Quoted passage:
# # # #

Beautiful Bamboosero Bikes are Sustainably Crafted in Ghana

by , 07/28/10

bamboo, bike, cycle, ghana, eco, green, sustainable, micro-manufacturing, economy

Fans of cycling were aglow this month after watching the Tour de France peloton glide through the alps. We’re also excited about bicycles here at Inhabitat, because we just heard about these beautiful Bamboosero bamboo bikes from Ghana. Started in 2008 by California-based Craig Calfee, Bamboosero trains groups of people around the world to build bamboo bike frames. Establishing micro-manufacturing in developing nations using locally-grown materials is certainly an applaudable venture, but Bamboosero’s product is also worth attention because their finely-tuned cycles are rideable works of art.

bamboo, bike, cycle, ghana, eco, green, sustainable, micro-manufacturing, economy

Craig Calfee, owner of Calfee Design, has been tinkering with bamboo bike frame designs since the mid-nineties. He is best know for crafting custom, ultra-light carbon fiber frames, but he realized that bamboo is a sturdy material that allows for a super-smooth ride due to its natural vibration-damping qualities. The natural taper of bamboo also allows for a more customized frame fit: heavier rider, wider part of the bamboo; lighter rider, narrower part.

# # # #

(Records taken from a dataset)
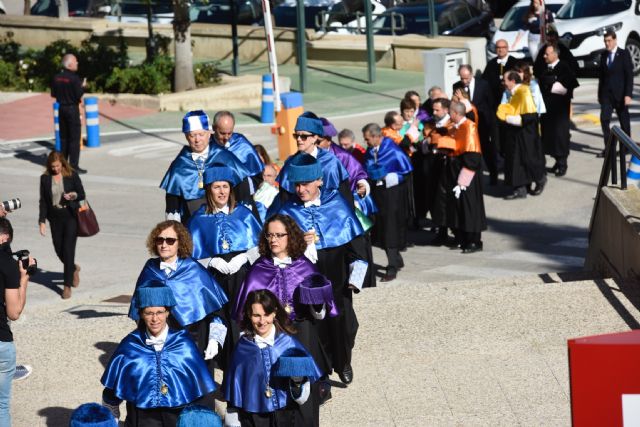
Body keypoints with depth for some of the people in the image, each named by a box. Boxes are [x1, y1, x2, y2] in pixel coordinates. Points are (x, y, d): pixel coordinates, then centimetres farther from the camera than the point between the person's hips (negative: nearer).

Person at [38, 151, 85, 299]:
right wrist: (42, 221, -1)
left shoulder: (72, 175, -5)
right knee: (59, 250, 8)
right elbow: (43, 201, 4)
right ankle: (74, 268, 40)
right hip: (55, 218, 3)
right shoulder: (45, 178, 1)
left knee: (68, 250, -8)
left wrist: (73, 195, -22)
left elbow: (82, 194, 1)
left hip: (71, 216, -3)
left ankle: (67, 286, -3)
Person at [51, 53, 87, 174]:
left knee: (63, 137, 16)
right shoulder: (74, 78, -18)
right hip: (72, 109, -7)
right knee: (74, 138, -1)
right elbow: (79, 95, -18)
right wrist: (83, 86, -2)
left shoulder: (56, 78, 1)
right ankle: (74, 165, -2)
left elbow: (53, 94, 6)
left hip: (61, 108, 7)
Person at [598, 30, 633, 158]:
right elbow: (601, 75, 12)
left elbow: (629, 75, -10)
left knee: (624, 121, 7)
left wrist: (628, 95, -16)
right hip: (606, 93, 4)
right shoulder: (603, 55, 8)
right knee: (604, 119, -9)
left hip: (620, 94, -4)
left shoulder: (624, 54, -6)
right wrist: (599, 94, 9)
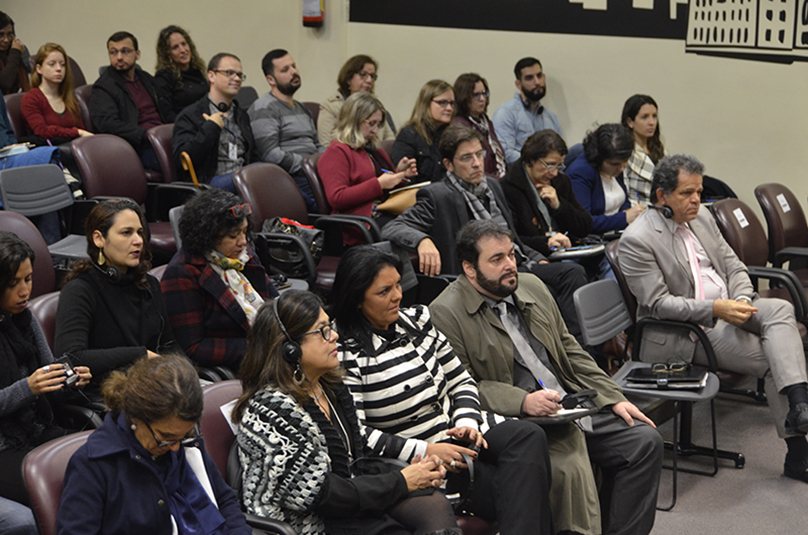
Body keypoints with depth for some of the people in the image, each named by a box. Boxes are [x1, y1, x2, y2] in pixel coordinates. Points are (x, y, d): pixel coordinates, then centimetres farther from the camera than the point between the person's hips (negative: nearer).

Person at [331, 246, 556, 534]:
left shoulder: (417, 319, 10)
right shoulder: (346, 355, -12)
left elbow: (461, 381, 15)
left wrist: (467, 423, -6)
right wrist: (425, 451, -22)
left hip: (456, 428, 7)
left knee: (529, 437, -24)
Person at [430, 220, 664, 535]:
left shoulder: (532, 287, 15)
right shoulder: (445, 314, -8)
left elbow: (570, 351, 19)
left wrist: (613, 399, 10)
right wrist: (523, 402, -24)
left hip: (571, 406, 7)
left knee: (645, 440, -5)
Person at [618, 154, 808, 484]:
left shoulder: (701, 216, 11)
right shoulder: (636, 240, -14)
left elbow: (734, 266, 13)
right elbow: (658, 303, -17)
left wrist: (742, 300, -10)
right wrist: (715, 310, -25)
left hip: (727, 307, 7)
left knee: (780, 309, -25)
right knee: (773, 360, -20)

# # # #

Exercise tasks:
- a) According to the bamboo bike article, what property of bamboo allows for a super-smooth ride?
- b) Continue the bamboo bike article from its last sentence.

Results for the exercise:
- a) Its natural vibration-damping qualities.

- b)
In the interest of promoting economic development and empowering the people living in the areas where bamboo flourishes, he trained groups in the cities of Accra and Abompe, Ghana to make the bamboo frames. Over the course of four months, the bamboo is smoked and treated with heat to prevent splitting, then it is joined with a natural fiber (usually hemp). This process does not require the use of power tools or electricity, but does use a lot of elbow grease!

Bamboosero currently offers a variety of frames for road bikes, mountain bikes, and cargo bikes that sell for about $700. A large portion of the cost is reinvested into setting up other manufacturing locations. Beyond Ghana, Calfee has already set up shops and trained workers in Zambia, Philippines, Uganda and New Zealand.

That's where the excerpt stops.